Quels traitements peuvent être proposés ?

La prise en charge se fait en urgence à la maternité et dépend de l'importance du décollement, du terme de la grossesse et de l'état de la mère et du bébé :

  • Surveillance rapprochée : monitoring du bébé et surveillance de la mère dès l'arrivée, pour évaluer la situation en continu.
  • Prise en charge de la mère : traitement de la perte de sang et de la tension artérielle si nécessaire.
  • Naissance rapide : selon la gravité, l'accouchement peut devoir être réalisé sans délai, souvent par césarienne, pour protéger le bébé et la mère.
  • Adaptation au cas par cas : pour les formes très limitées et stables, une surveillance étroite peut parfois être envisagée sous contrôle médical strict.

Chaque situation est particulière, et c'est l'équipe obstétricale qui décide de la conduite la plus sûre en fonction de l'évolution.

Peut-on guérir ? Évolution et suivi

Une fois la naissance réalisée et la mère prise en charge, l'évolution est le plus souvent favorable, d'autant plus que la situation a été traitée rapidement. Un suivi médical après l'accouchement permet de vérifier la récupération de la mère et d'anticiper d'éventuelles grossesses futures, car un antécédent d'hématome rétroplacentaire justifie une surveillance renforcée lors d'une grossesse suivante. Le contrôle des facteurs de risque, comme l'hypertension, fait partie de ce suivi.

Quel spécialiste consulter ?

  • Médecin généraliste : premier recours, orientation et coordination du suivi.
  • Gynécologue Obstétricien : spécialiste de la grossesse et de l'accouchement, référent pour la prise en charge en urgence et le suivi.

Comment préparer sa consultation ?

En cas de suivi après un hématome rétroplacentaire, apportez le compte rendu de l'accouchement et les éléments de surveillance de la grossesse. Notez vos antécédents (hypertension, tabac, grossesses précédentes). Pour toute grossesse suivante, signalez d'emblée cet antécédent à l'équipe qui vous suit afin d'adapter la surveillance.

Questions fréquentes

Peut-il survenir sans saignement visible ?

Oui, dans certains cas le sang s'accumule derrière le placenta sans s'écouler par voie vaginale. C'est pourquoi une douleur abdominale intense avec un ventre dur, même sans saignement, doit conduire à consulter en urgence.

Est-ce que cela met toujours le bébé en danger ?

Le risque dépend de l'étendue du décollement.
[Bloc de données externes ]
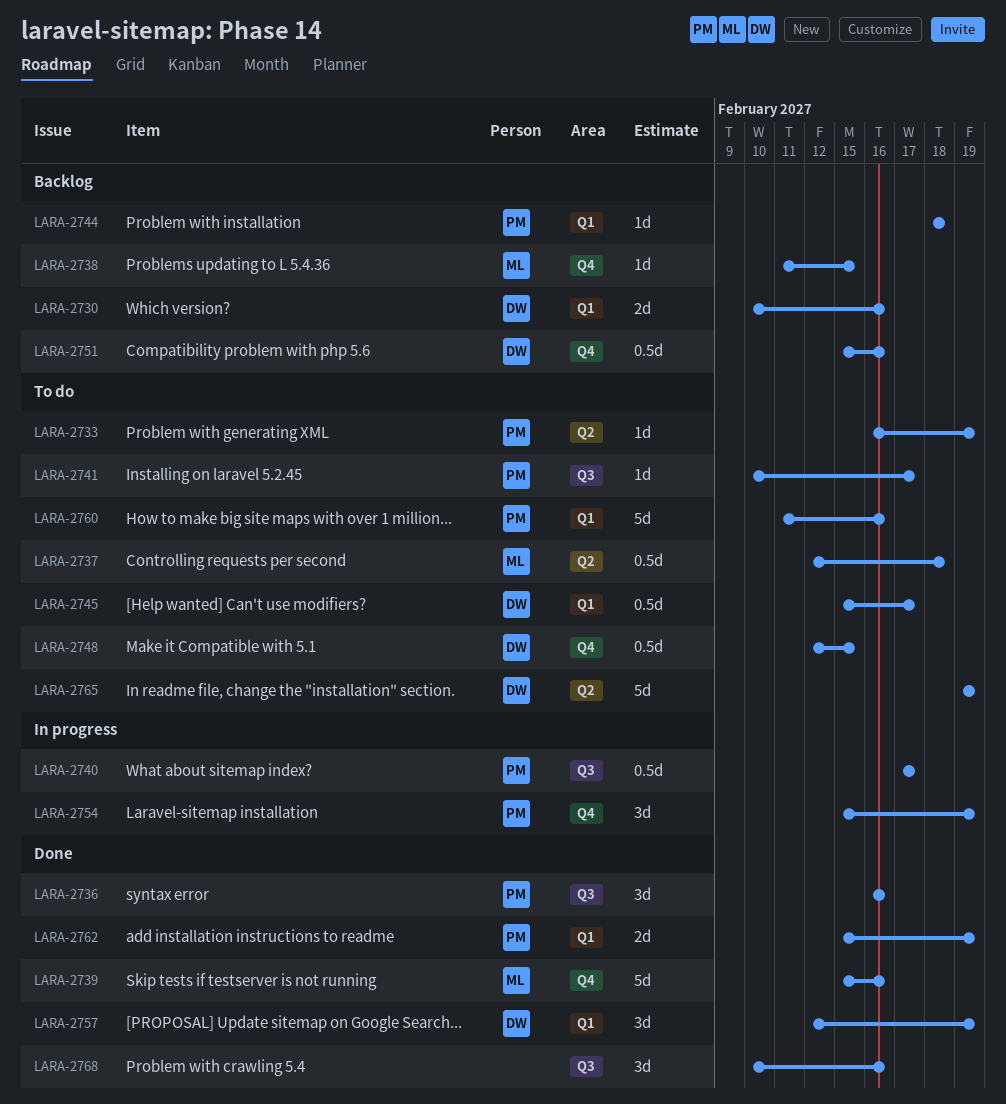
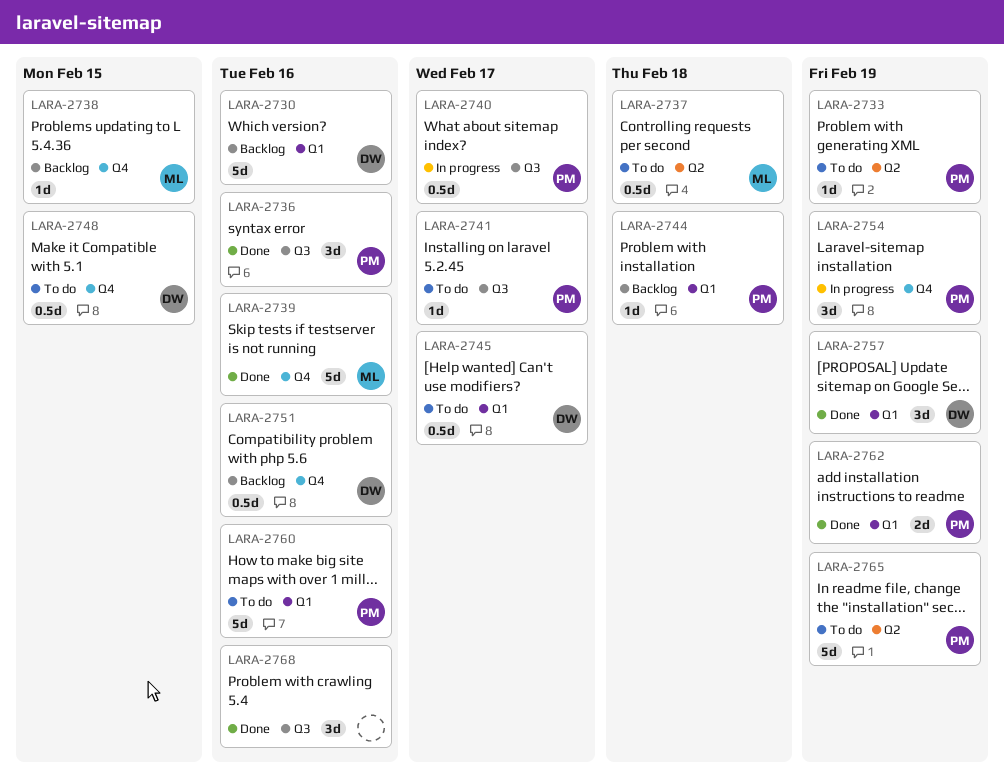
LARA-2730, estimate: 2d -> 5d
LARA-2765, owner: DW -> PM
Un décollement limité peut avoir peu de retentissement, tandis qu'un décollement important peut compromettre l'oxygénation du bébé. La rapidité de la prise en charge est déterminante pour le protéger.

Un choc sur le ventre peut-il en être la cause ?

Oui, un traumatisme abdominal (chute, accident) peut favoriser un hématome rétroplacentaire. Après tout choc sur le ventre pendant la grossesse, il est recommandé de consulter, même en l'absence de symptôme immédiat.

Peut-on l'éviter ?

On ne peut pas toujours l'éviter, mais surveiller et traiter une hypertension, ne pas fumer et signaler tout choc sur le ventre réduisent le risque. Un suivi de grossesse régulier permet de contrôler ces facteurs.

Si cela m'est arrivé, est-ce que cela se reproduira à la prochaine grossesse ?

Un antécédent augmente le risque lors d'une grossesse suivante, sans que la récidive soit certaine. Une surveillance renforcée et le contrôle des facteurs de risque sont alors mis en place pour sécuriser la grossesse.

Faut-il forcément une césarienne ?

Pas toujours, mais dans les formes sévères, une naissance rapide par césarienne est souvent nécessaire pour protéger le bébé et la mère. La décision est prise par l'équipe obstétricale selon l'état de chacun et le terme de la grossesse.

Besoin d'un avis médical ?

Si vous êtes enceinte et ressentez une douleur abdominale intense, un ventre dur ou des saignements, ne restez pas seule : rendez-vous sans attendre à la maternité ou contactez les urgences médicales de votre région.